III. LES TRAVAUX DE VOTRE COMMISSION DES LOIS : RELANCER LA CODIFICATION SANS MÉCONNAÎTRE LE RÔLE INDISPENSABLE DU PARLEMENT

La codification constitue une oeuvre nécessaire à laquelle le Sénat a apporté un soutien actif, tant par le rôle joué par ses représentants au sein de la commission supérieure de codification, que lors de l'examen des projets de code. Il est donc particulièrement regrettable que l'encombrement du calendrier législatif n'ait pas permis de poursuivre dans de bonnes conditions la procédure engagée.

Au regard de la situation de blocage dans laquelle se trouve la codification, le recours à la procédure prévue par l'article 38 de la Constitution doit, aux yeux des auteurs du projet de loi, constituer un moyen de surmonter les difficultés actuelles.

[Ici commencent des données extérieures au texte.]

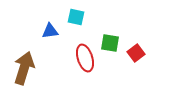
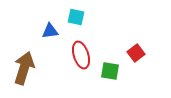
green square: moved 28 px down
red ellipse: moved 4 px left, 3 px up
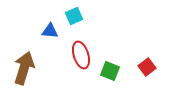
cyan square: moved 2 px left, 1 px up; rotated 36 degrees counterclockwise
blue triangle: rotated 12 degrees clockwise
red square: moved 11 px right, 14 px down
green square: rotated 12 degrees clockwise
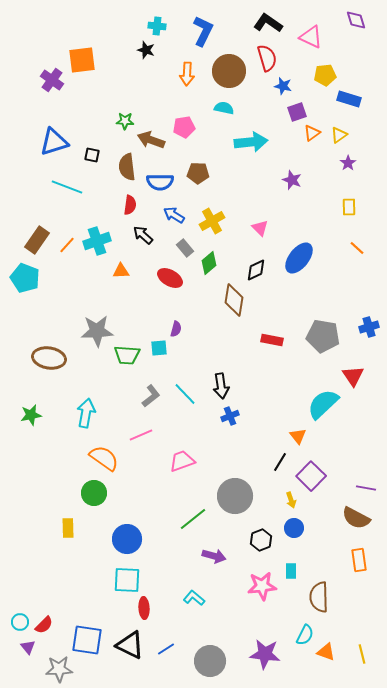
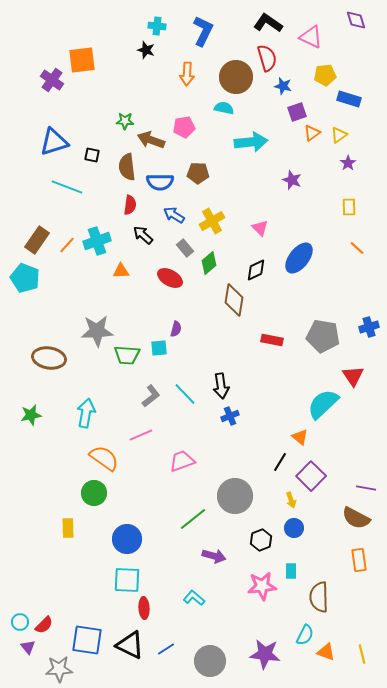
brown circle at (229, 71): moved 7 px right, 6 px down
orange triangle at (298, 436): moved 2 px right, 1 px down; rotated 12 degrees counterclockwise
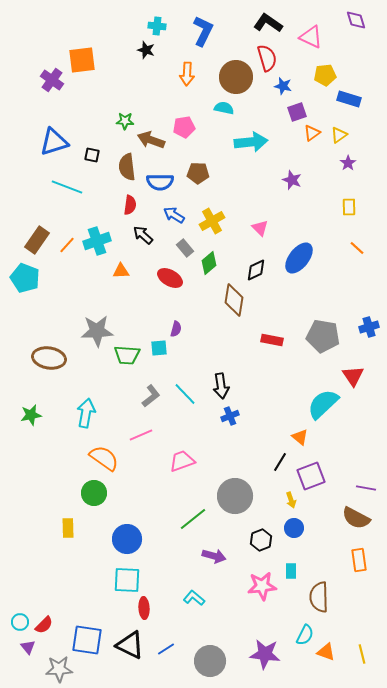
purple square at (311, 476): rotated 24 degrees clockwise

Votre commission des Lois s'est donc attachée à examiner, d'une part, si le projet de loi d'habilitation qui vous est soumis réunissait bien les conditions requises par l'article 38 de la Constitution et, d'autre part, dans quelle mesure le recours aux ordonnances pourrait constituer une réponse efficace à ce blocage de la codification.

Le premier alinéa de l'article 38 de la Constitution dispose que " le Gouvernement peut, pour l'exécution de son programme, demander au Parlement l'autorisation de prendre par ordonnances, pendant un délai limité, des mesures qui sont normalement du domaine de la loi ".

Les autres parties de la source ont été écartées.